MXGP Renndirektor Ingo Partsch im exklusiven Interview – Part 2
Im zweiten Teil unseres exklusiven Interviews mit Ingo Partsch, spricht er über die Arbeit mit der FIM und Infront. Außerdem haben wir uns mit dem Gedanken eines neuen Qualifikationssystems auseinandergesetzt. Falls du den ersten Teil verpasst hast, kannst du hier direkt zu Part 1 springen. Nun wünschen wir euch aber viel Spaß mit dem zweiten Teil!
Du bist bei der FIM und nicht bei Infront angestellt. Kannst du Probleme oder Verbesserungswünsche bei beiden Parteien entspannt ansprechen, oder ist man da eher vorsichtig?
Partsch: „Wir reden über beinahe alles. Man muss aber schauen, in welche Richtung es geht. Bei Promotion natürlich über Infront, geht es um Sicherheit oder Regeländerungen, dann gibt es drei entscheidende Parteien: Infront als Promoter, die MSMA als Team- und Herstellervereinigung und die FIM. Ich bin da nicht direkt beteiligt, aber ich formuliere natürlich Anliegen.“
Warst du schon einmal an einer großen Regeländerung beteiligt?

DATENAUSZÜGE »
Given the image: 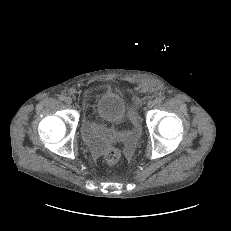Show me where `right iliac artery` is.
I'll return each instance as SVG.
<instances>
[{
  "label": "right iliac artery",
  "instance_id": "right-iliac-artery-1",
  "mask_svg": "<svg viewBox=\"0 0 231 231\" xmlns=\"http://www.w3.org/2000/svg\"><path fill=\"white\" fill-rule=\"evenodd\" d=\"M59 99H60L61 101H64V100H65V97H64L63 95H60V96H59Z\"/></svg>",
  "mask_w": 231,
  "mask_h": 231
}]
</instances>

KURZE AUFGABE »
Beantworte anhand des Interviews mit Ingo Partsch diese Fragen:
1. Mit welchem Gedanken hat man sich laut Einleitung im zweiten Teil auseinandergesetzt?
2. Bei welcher Organisation ist Ingo Partsch angestellt?
3. Welche drei Parteien sind laut Partsch bei Sicherheit oder Regeländerungen entscheidend?

VOLLSTÄNDIGE ANTWORT »
1. Mit dem Gedanken eines neuen Qualifikationssystems.
2. Bei der FIM, nicht bei Infront.
3. Infront als Promoter, die MSMA als Team- und Herstellervereinigung und die FIM.